Police in Florida often get tips from people about others who are allegedly involved in criminal activity. Many of these tips relate to people allegedly selling drugs or growing drugs. When the tips come from people who identify themselves to the police, know the suspects and have specific information about the criminal activity, the tips are considered more reliable than tips from anonymous people. When the tip comes from a person who is not willing to identify him/herself to police and discusses alleged criminal activity, this is not sufficient for the police to obtain a search warrant or make an arrest. The police can investigate the matter to see if they can observe facts that verify the tip and the criminal activity. If the police do in fact observe facts consistent with the tip and consistent with criminal activity, they may be able to detain or arrest the suspect. However, if the police observe the suspect and verify certain harmless facts (such as description and location) but not anything indicating criminal activity, the police cannot lawfully detain or arrest the suspect.
In a recent sale of cocaine within 1,000 feet of a park case just outside of Jacksonville, Florida, the police received an anonymous tip that the defendant was selling cocaine at a park with a young child. The police went to the park and saw the defendant and his son. They then saw the defendant walk to the driver’s side of another vehicle and then make an exchange of an unknown object for money. At this point, the police arrested the defendant for sale of cocaine within 1,000 feet of a park. They found that he was in possession of money and more cocaine at the time.

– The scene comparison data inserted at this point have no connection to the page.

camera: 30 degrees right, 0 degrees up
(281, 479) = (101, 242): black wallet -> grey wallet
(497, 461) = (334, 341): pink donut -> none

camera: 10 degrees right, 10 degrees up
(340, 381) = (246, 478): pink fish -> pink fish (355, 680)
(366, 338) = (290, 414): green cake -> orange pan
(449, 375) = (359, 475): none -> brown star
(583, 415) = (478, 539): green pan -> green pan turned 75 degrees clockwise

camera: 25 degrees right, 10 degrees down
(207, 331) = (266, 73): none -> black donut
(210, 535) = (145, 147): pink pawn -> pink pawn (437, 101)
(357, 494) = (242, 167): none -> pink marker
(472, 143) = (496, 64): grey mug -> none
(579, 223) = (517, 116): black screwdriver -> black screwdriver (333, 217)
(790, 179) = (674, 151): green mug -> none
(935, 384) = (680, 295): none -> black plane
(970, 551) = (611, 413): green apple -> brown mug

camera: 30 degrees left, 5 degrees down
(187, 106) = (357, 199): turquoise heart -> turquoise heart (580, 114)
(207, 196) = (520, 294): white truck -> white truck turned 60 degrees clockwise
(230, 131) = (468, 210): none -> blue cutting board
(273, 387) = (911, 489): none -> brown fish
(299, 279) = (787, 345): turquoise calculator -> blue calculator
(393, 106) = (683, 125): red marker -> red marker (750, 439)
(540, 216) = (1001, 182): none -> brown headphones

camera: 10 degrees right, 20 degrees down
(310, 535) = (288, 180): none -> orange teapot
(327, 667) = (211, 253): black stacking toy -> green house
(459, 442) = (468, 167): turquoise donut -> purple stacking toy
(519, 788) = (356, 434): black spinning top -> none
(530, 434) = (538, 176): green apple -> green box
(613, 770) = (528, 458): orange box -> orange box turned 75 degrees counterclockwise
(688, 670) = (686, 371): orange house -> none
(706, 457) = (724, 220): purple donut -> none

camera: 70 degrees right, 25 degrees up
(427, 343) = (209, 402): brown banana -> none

The criminal defense lawyer filed a motion to suppress evidence of the cocaine based on the argument that the police officer did not have probable cause to arrest the defendant. The court ruled that the arrest and search were valid. If the police officer had detained the defendant after only verifying that he was at the park with his son, that would not have been sufficient verification of the tip to justify detaining the defendant. Those facts are harmless facts that do not indicate criminal activity is occurring. However, once the police observed what appeared to be a hand to hand transaction, which are common in drug sales, the police did have sufficient corroboration of the tip to detain the defendant and investigate further.